There's always room for another two cents.
While I use Google News fairly regularly–particularly its e-mailed news alerts), I never noticed the new “comments from people in the news” function that it apparently launched last spring. It’s a fascinating idea that the NY Times recently took a look at (thanks, Slashdot for bringing it to my attention).
Let’s set aside for a moment the daunting challenges of trying to make this work in the real world. Why shouldn’t news subjects have a chance to comment on a story in which they appear, particularly on the Web where the column inches are infinite? Certainly sources have already taken advantage of the comment functions that many news organizations’ Web sites already employ. But Google has hit upon a unique twist by weighting the comments from those quoted in a story. The journalist has already gone to the effort of vetting sources and weeding out those with less substantial thoughts to add to a story. To give them a chance to comment after the fact and append it to the story can only add to the depth of the coverage.

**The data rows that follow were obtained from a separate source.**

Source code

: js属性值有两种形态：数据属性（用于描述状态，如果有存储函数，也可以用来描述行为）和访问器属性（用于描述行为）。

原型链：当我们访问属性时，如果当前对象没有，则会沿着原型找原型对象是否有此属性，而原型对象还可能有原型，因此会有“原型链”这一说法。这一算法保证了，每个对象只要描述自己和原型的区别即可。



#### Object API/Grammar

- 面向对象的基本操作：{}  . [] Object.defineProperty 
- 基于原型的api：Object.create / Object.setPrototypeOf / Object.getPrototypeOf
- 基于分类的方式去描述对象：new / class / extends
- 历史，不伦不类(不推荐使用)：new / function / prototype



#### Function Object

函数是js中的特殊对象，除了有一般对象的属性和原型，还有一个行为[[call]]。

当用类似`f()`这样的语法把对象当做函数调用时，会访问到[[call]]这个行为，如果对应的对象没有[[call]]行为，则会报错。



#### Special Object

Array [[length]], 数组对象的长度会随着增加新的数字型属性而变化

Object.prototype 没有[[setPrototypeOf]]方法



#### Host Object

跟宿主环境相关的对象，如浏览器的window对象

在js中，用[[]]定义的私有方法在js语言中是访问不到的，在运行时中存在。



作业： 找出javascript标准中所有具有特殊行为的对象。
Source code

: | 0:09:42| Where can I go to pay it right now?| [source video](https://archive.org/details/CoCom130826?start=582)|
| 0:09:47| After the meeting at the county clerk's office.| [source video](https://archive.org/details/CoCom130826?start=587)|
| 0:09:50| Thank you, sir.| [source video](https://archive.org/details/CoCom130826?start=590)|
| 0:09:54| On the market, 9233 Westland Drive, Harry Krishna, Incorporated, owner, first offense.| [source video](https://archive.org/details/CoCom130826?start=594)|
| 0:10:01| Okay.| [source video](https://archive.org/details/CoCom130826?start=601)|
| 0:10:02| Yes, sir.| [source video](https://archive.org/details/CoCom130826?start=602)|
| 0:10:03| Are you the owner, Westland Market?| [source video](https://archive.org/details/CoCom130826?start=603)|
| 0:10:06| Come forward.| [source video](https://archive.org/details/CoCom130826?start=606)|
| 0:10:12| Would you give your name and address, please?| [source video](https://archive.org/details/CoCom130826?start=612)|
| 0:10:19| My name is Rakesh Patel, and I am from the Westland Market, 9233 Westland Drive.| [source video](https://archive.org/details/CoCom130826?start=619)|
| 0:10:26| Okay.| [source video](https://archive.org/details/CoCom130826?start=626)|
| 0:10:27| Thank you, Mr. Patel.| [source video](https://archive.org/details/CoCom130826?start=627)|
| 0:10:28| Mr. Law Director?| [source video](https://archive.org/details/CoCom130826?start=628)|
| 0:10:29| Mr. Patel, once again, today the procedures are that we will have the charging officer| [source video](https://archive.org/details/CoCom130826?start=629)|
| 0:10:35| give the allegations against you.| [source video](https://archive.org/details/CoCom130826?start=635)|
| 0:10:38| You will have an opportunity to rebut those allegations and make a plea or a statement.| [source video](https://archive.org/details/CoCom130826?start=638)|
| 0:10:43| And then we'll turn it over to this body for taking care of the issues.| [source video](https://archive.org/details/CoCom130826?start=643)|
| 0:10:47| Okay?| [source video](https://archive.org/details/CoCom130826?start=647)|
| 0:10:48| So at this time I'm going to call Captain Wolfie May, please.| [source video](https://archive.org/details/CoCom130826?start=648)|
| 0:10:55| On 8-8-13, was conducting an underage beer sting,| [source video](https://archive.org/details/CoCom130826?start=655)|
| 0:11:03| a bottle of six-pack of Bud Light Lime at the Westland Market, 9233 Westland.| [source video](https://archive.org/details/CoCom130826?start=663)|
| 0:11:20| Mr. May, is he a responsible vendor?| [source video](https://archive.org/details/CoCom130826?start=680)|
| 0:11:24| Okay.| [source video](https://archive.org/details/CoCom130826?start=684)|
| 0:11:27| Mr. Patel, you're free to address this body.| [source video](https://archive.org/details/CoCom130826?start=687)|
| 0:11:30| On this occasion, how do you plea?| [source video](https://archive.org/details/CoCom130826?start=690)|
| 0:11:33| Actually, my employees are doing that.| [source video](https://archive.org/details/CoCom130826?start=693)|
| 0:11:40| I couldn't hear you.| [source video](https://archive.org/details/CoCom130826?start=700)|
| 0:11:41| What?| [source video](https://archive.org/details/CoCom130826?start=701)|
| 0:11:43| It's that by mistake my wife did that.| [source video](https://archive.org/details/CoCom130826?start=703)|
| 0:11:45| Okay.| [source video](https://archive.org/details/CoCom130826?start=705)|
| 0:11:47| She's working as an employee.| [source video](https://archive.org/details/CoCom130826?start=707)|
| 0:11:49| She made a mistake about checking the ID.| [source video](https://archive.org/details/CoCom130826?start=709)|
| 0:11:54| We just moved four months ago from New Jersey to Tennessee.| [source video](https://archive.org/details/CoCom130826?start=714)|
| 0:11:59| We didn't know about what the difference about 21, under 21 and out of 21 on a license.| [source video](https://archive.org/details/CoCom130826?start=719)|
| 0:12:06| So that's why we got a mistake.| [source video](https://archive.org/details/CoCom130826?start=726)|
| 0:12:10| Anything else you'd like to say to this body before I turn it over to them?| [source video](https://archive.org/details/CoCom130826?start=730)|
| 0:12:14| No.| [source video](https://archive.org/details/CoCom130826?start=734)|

It’s conceivable that you could give every source you interview a special URL and a password. Once the story appears in the paper, they could then choose to login and sound off. It would assuage the bruised egos of those long-winded subjects who inevitably lose much of their argument to brevity. It would also keep reporters on their toes that they could expect more than a nasty letter to the editor should they play fast and loose with the facts.
What do you think? Is there any reason we as journalists couldn’t (or shouldn’t) provide such a function on our own Web sites? Or should we let Google have all the fun?